Supplied entries START
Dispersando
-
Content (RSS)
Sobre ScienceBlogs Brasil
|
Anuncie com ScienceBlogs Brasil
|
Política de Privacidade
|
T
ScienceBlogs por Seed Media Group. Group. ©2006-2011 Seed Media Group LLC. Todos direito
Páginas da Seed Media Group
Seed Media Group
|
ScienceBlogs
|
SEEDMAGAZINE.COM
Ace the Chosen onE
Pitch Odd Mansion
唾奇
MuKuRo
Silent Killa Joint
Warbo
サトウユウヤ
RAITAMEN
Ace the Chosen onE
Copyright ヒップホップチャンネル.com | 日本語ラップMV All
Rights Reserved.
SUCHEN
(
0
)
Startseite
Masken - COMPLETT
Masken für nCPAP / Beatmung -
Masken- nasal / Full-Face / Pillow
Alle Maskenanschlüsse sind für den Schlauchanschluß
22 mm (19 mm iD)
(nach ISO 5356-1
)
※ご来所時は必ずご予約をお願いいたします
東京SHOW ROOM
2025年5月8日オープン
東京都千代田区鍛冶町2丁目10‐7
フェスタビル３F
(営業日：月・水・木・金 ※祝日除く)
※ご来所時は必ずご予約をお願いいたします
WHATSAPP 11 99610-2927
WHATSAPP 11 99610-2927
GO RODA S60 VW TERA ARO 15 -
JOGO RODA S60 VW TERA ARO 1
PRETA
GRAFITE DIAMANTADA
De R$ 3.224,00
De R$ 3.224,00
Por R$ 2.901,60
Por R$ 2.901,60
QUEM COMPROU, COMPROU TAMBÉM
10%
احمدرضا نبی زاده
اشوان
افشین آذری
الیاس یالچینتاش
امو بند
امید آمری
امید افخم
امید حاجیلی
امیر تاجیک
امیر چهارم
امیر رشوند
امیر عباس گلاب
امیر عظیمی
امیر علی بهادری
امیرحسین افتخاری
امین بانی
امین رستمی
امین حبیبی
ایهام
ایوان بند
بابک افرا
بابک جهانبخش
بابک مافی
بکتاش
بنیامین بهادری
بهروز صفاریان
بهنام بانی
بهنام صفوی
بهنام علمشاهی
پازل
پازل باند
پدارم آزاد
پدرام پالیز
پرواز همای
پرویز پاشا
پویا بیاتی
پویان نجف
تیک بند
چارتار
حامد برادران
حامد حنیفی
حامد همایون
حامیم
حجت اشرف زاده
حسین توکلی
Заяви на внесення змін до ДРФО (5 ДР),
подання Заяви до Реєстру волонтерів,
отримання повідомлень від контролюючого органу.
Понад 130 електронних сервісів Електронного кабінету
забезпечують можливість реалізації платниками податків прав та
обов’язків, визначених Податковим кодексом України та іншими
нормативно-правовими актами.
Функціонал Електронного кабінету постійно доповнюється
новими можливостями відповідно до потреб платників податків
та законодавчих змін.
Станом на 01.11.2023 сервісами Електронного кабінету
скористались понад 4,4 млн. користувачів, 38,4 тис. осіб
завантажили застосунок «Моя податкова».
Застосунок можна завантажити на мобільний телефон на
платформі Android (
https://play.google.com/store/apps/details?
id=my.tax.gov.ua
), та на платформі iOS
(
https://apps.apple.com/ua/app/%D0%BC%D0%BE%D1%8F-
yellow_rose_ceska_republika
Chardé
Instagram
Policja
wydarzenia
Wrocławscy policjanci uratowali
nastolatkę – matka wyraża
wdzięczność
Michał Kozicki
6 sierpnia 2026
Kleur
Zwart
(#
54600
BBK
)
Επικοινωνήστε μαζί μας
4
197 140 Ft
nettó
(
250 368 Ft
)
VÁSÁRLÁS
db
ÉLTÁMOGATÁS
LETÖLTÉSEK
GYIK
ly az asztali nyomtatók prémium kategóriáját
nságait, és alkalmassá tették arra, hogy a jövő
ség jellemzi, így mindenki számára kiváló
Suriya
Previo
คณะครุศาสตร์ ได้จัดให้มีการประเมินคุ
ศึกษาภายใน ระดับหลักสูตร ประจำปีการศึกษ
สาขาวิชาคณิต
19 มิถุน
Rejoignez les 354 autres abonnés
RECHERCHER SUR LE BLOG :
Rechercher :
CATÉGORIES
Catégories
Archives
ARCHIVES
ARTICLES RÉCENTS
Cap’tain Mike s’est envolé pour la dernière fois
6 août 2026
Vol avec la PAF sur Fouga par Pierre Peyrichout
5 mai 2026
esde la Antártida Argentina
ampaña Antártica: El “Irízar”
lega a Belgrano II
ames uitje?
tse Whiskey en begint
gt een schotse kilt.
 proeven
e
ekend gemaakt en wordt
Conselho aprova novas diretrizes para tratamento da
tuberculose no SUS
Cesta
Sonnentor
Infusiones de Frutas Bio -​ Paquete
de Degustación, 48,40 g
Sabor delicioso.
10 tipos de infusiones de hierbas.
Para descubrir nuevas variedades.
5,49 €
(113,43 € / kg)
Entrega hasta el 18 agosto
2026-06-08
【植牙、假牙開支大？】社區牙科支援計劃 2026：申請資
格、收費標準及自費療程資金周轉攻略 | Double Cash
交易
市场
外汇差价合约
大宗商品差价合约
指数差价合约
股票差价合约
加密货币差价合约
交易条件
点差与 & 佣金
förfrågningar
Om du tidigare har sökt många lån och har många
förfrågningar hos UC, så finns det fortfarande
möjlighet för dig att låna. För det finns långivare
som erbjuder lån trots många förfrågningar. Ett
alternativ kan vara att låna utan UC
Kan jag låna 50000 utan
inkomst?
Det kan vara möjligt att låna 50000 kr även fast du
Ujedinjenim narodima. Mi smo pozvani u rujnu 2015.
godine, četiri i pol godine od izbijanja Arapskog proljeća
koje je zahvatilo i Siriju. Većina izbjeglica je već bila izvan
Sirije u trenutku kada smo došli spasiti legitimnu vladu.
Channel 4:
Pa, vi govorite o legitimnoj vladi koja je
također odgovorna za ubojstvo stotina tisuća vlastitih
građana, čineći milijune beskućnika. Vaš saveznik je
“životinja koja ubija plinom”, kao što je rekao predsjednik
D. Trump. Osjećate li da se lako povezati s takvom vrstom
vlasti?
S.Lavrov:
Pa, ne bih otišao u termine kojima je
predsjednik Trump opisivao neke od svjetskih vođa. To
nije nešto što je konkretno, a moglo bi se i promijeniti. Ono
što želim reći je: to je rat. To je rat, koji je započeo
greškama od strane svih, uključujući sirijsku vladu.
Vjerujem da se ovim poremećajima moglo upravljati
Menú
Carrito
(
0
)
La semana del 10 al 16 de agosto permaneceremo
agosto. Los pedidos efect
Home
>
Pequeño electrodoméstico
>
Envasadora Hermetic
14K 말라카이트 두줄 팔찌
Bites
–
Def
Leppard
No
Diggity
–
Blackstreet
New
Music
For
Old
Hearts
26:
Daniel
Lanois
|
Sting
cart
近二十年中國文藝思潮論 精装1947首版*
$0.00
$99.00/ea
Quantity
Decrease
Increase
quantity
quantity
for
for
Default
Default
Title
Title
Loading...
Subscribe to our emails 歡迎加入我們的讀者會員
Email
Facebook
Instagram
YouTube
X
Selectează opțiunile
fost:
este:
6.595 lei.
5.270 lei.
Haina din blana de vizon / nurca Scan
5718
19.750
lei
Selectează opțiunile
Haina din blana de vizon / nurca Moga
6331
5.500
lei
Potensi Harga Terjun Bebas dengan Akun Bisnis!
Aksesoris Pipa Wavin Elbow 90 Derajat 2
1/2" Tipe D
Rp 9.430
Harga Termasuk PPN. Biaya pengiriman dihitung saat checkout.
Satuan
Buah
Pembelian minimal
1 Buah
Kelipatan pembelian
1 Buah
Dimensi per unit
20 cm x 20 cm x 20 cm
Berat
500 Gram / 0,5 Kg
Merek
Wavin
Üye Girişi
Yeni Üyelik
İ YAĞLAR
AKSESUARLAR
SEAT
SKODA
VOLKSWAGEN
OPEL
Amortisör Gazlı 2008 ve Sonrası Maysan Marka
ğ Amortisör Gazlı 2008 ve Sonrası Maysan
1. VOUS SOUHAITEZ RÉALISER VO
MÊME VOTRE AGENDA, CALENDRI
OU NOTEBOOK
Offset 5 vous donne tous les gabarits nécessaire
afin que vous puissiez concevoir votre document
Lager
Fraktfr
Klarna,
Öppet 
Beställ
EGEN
Supplied entries END
Aim of the exercise: In the rows above, how many lines contain the string "Maysan"? Treat uppercase and lowercase as different, and reply with the number only.

Task output: 2